The criteria concerning a person's mental unfitness for trial are an accurate restatement of the common law tests, but the opportunity could have been taken to develop those criteria beyond the traditional cognitive ones (whether the person can understand the nature and course of the proceedings so as to make a proper defence, instruct a lawyer, etc.) to a broader test of intellectual capacity.

Is it really sufficient that a person may be tried on a very serious criminal charge on the basis that he or she understands what is going on? It has been persuasively argued elsewhere that the law should require a person to have "decisional capacity" so that they can be a true participant in the process. Such a widening of the scope of unfitness for trial might not be popular as it might reduce the number of "show trials", but it would probably be more protective of the person's constitutional right to a fair trial.

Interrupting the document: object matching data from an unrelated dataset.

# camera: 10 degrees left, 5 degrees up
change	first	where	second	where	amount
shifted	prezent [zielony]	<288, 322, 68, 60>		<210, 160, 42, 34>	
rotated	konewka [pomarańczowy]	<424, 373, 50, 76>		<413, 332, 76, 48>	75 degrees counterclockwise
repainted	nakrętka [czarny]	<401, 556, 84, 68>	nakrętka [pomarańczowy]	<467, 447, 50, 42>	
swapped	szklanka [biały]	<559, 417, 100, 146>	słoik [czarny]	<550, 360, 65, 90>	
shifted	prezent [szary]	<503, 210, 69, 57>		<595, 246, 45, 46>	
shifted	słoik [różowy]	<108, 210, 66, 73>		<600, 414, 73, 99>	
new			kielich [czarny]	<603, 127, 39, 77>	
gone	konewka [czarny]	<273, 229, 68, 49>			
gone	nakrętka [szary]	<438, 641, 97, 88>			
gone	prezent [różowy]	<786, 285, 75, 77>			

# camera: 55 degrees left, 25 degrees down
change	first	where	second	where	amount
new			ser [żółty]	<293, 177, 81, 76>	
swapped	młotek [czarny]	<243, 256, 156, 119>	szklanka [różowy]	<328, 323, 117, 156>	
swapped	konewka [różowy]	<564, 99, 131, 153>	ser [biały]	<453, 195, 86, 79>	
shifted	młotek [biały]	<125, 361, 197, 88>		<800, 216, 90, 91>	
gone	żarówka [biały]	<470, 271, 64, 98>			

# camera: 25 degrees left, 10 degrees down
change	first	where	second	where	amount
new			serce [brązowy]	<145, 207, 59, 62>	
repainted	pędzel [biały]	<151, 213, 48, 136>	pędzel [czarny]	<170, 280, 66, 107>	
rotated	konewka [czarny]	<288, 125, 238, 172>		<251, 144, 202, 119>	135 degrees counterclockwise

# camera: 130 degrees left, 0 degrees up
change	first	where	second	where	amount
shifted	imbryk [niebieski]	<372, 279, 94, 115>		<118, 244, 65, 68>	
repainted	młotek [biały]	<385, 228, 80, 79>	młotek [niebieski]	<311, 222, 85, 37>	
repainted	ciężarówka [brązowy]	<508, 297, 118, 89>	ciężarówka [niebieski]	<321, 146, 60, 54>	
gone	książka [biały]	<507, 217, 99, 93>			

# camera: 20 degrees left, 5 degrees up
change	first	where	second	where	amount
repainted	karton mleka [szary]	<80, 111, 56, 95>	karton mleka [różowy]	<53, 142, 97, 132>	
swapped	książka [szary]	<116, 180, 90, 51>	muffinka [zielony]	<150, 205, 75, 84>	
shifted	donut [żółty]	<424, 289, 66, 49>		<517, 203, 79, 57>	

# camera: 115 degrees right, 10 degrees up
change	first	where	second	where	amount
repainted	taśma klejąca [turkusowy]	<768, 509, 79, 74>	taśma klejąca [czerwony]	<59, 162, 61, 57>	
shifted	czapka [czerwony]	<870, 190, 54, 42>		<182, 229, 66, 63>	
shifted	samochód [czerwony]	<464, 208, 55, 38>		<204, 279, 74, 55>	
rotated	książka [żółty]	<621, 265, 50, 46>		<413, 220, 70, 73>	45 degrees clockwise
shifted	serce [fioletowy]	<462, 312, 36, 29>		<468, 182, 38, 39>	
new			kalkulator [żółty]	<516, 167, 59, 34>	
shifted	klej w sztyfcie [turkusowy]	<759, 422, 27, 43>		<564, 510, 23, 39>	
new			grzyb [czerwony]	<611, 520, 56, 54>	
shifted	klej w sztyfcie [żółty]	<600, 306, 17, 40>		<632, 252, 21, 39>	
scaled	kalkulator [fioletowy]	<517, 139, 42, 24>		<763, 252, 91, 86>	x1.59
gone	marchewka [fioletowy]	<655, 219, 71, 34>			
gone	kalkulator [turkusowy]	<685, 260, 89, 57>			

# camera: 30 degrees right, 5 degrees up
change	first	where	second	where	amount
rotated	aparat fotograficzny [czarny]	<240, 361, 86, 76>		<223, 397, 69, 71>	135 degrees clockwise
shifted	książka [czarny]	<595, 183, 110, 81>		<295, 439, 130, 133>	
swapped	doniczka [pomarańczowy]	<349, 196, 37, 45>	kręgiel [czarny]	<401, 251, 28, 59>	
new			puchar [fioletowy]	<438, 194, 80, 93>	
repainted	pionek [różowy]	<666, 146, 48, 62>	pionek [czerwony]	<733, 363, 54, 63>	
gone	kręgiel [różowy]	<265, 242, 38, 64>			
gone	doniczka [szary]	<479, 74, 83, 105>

In England and Wales, a person who is found unfit to plead cannot be detained by a criminal court unless it has first been found that he or she committed the alleged act. It is regrettable that the new Bill will not require a compulsory "trial of the facts" before a person who has been found unfit for trial can be detained. While the option of such a trial is included, it is not a prerequisite.

The retention of the archaic term "insanity" in the Bill is surprising as it could quite easily have been replaced with a more modern term such as "mental disorder", which applies in Canada, or "mental impairment", the term used in Australia.

This is no mere question of semantics, as the use of the word conjures up inaccurate images which may have an adverse effect on the appropriateness of juries' decisions and defendant's instructions to their lawyers. It is ironic that the pejorative connotations of the old "guilty but insane" verdict have been only partly removed - the person will now be referred to as "not guilty" but will continue to be classified as "insane".

Additional concerns about the Bill have rightly been raised by the Mental Health Commission, the Irish Psychiatric Association, and others. These include its possible incompatibility with the European Convention on Human Rights and the inadequacy of resources available for treatment and detention of patients.

This Bill concerns important issues of relevance to the criminal justice system and the medical professions. Even though it is long overdue, time spent ensuring that this legal reform measure is of the highest possible quality will be time well spent.

Dr Darius Whelan, is lecturer in law in the Law Department, University College Cork.